- [Problem to work on] Copy verbatim the span of lines beginning at the line that contains "ProgateでSQLの基礎を学ぶ[5], status: 保留 -> バックログ" and ending with the final line of the data. Exclude pictures from the copy.

- [Information]
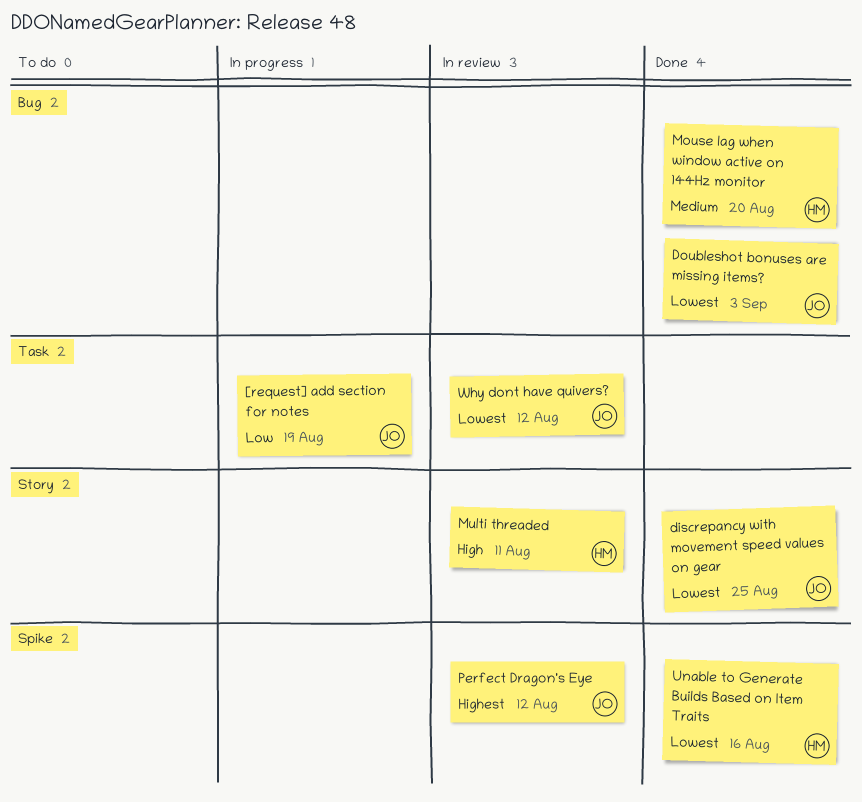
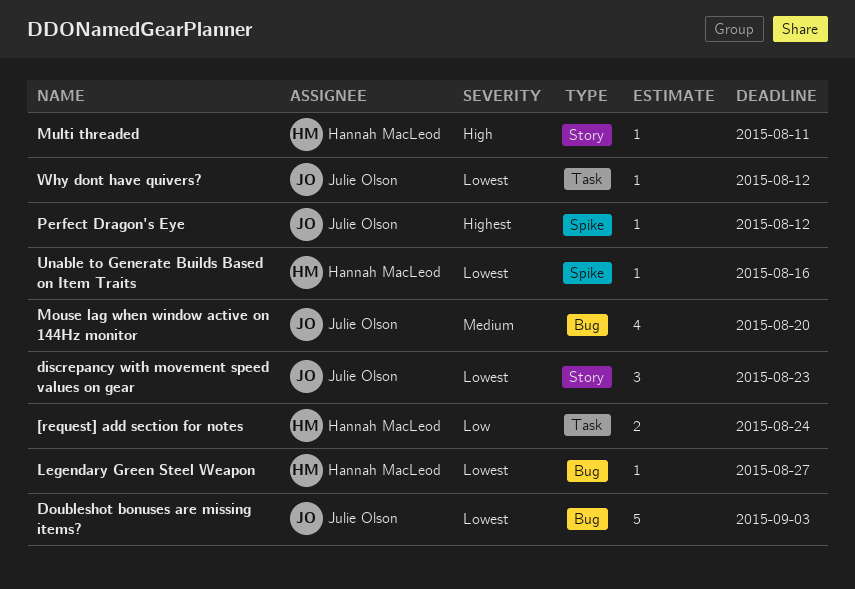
[request] add section for notes, owner: Julie Olson -> Hannah MacLeod
[request] add section for notes, due: Aug 19 -> Aug 24
discrepancy with movement speed values on gear, due: Aug 25 -> Aug 23
Legendary Green Steel Weapon: none -> present
Mouse lag when window active on 144Hz monitor, owner: Hannah MacLeod -> Julie Olson

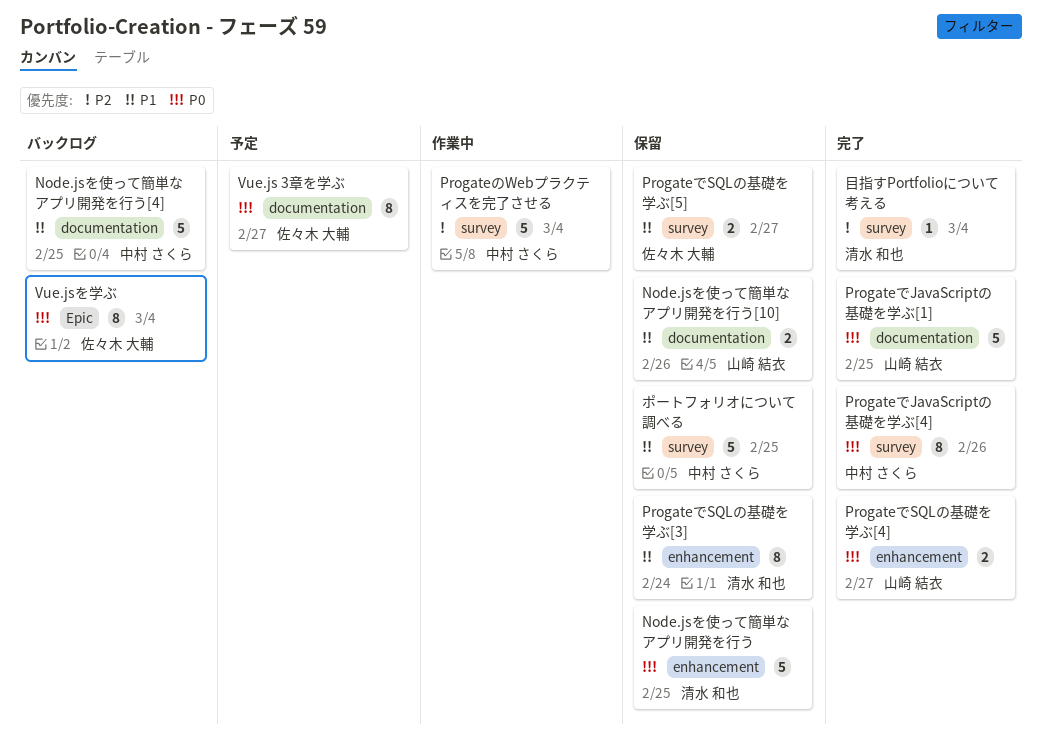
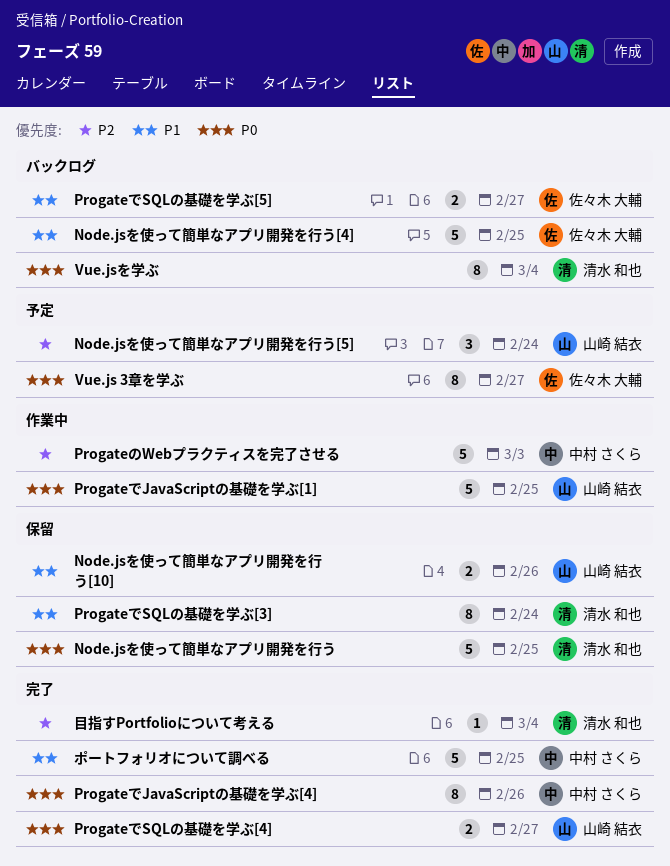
Node.jsを使って簡単なアプリ開発を行う[4], owner: 中村 さくら -> 佐々木 大輔
Node.jsを使って簡単なアプリ開発を行う[5]: none -> present
ProgateでJavaScriptの基礎を学ぶ[1], status: 完了 -> 作業中
ProgateでSQLの基礎を学ぶ[5], status: 保留 -> バックログ
ProgateのWebプラクティスを完了させる, due: Mar 4 -> Mar 3
Vue.jsを学ぶ, owner: 佐々木 大輔 -> 清水 和也
ポートフォリオについて調べる, status: 保留 -> 完了

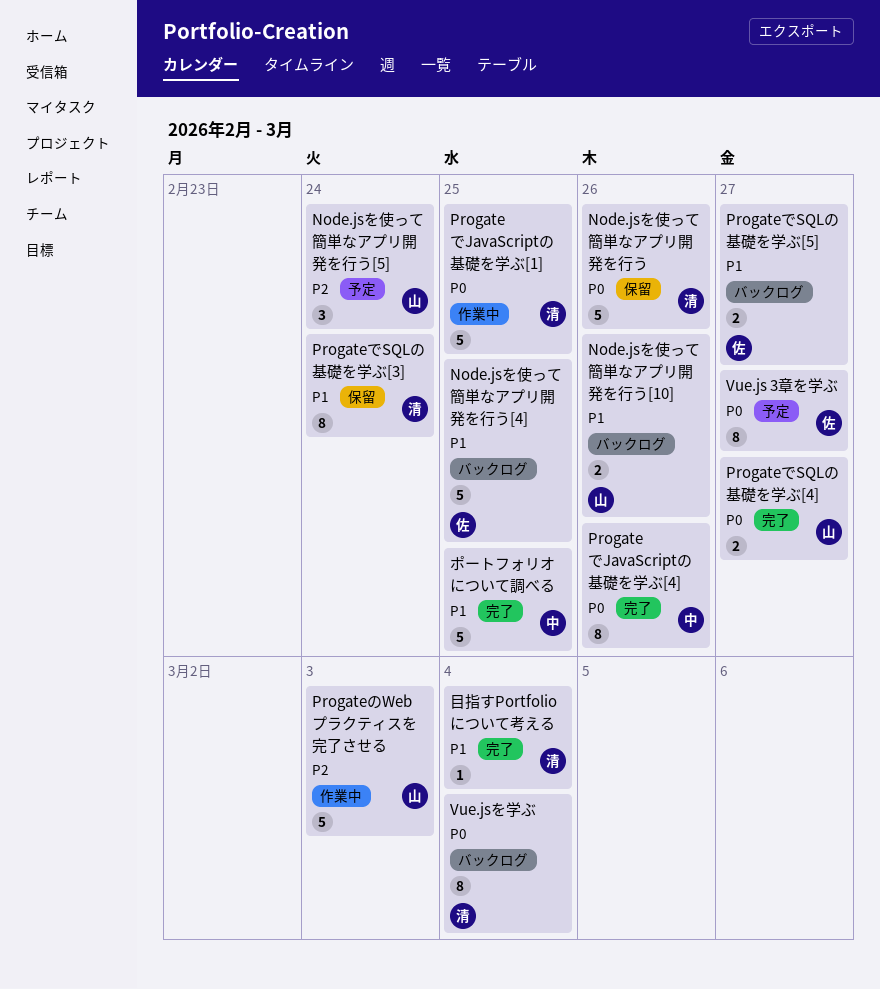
Node.jsを使って簡単なアプリ開発を行う, due: Feb 25 -> Feb 26
Node.jsを使って簡単なアプリ開発を行う[10], status: 保留 -> バックログ
ProgateでJavaScriptの基礎を学ぶ[1], owner: 山崎 結衣 -> 清水 和也
ProgateのWebプラクティスを完了させる, owner: 中村 さくら -> 山崎 結衣
目指すPortfolioについて考える, priority: P2 -> P1

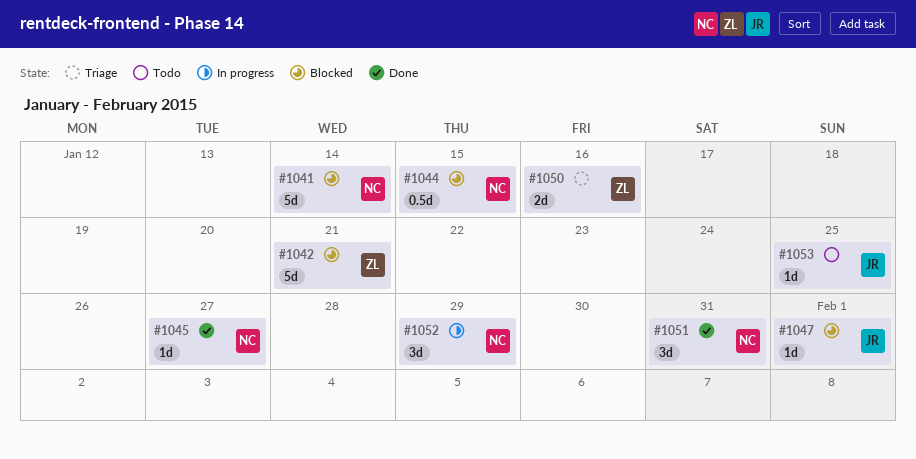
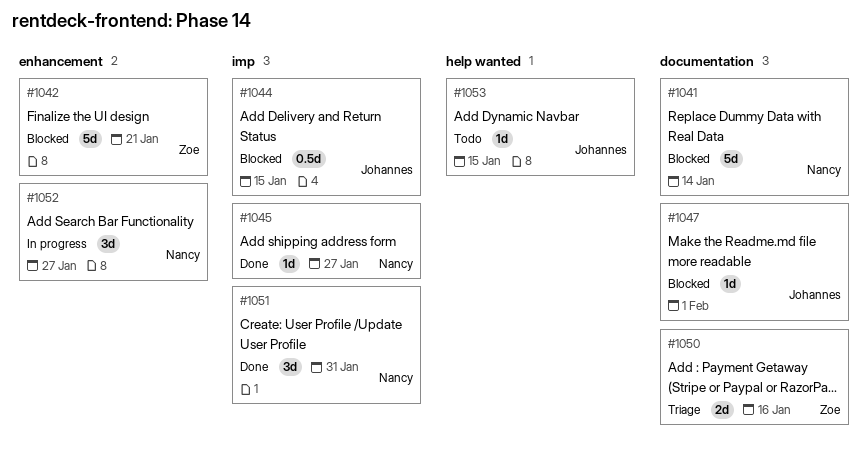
#1044, owner: Nancy -> Johannes
#1052, due: Jan 29 -> Jan 27
#1053, due: Jan 25 -> Jan 15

- [Output]
ProgateでSQLの基礎を学ぶ[5], status: 保留 -> バックログ
ProgateのWebプラクティスを完了させる, due: Mar 4 -> Mar 3
Vue.jsを学ぶ, owner: 佐々木 大輔 -> 清水 和也
ポートフォリオについて調べる, status: 保留 -> 完了

Node.jsを使って簡単なアプリ開発を行う, due: Feb 25 -> Feb 26
Node.jsを使って簡単なアプリ開発を行う[10], status: 保留 -> バックログ
ProgateでJavaScriptの基礎を学ぶ[1], owner: 山崎 結衣 -> 清水 和也
ProgateのWebプラクティスを完了させる, owner: 中村 さくら -> 山崎 結衣
目指すPortfolioについて考える, priority: P2 -> P1

#1044, owner: Nancy -> Johannes
#1052, due: Jan 29 -> Jan 27
#1053, due: Jan 25 -> Jan 15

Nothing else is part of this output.